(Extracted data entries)
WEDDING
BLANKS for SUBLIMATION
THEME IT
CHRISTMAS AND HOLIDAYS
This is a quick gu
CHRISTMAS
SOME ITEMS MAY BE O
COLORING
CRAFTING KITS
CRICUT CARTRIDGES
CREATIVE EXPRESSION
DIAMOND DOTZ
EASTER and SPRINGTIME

> [WHAT YOU ARE ASKED TO DO]: Can you extract every line from the entries above and reproduce each one unchanged?

> [RESULT OF THIS TASK]:
WEDDING
BLANKS for SUBLIMATION
THEME IT
CHRISTMAS AND HOLIDAYS
This is a quick gu
CHRISTMAS
SOME ITEMS MAY BE O
COLORING
CRAFTING KITS
CRICUT CARTRIDGES
CREATIVE EXPRESSION
DIAMOND DOTZ
EASTER and SPRINGTIME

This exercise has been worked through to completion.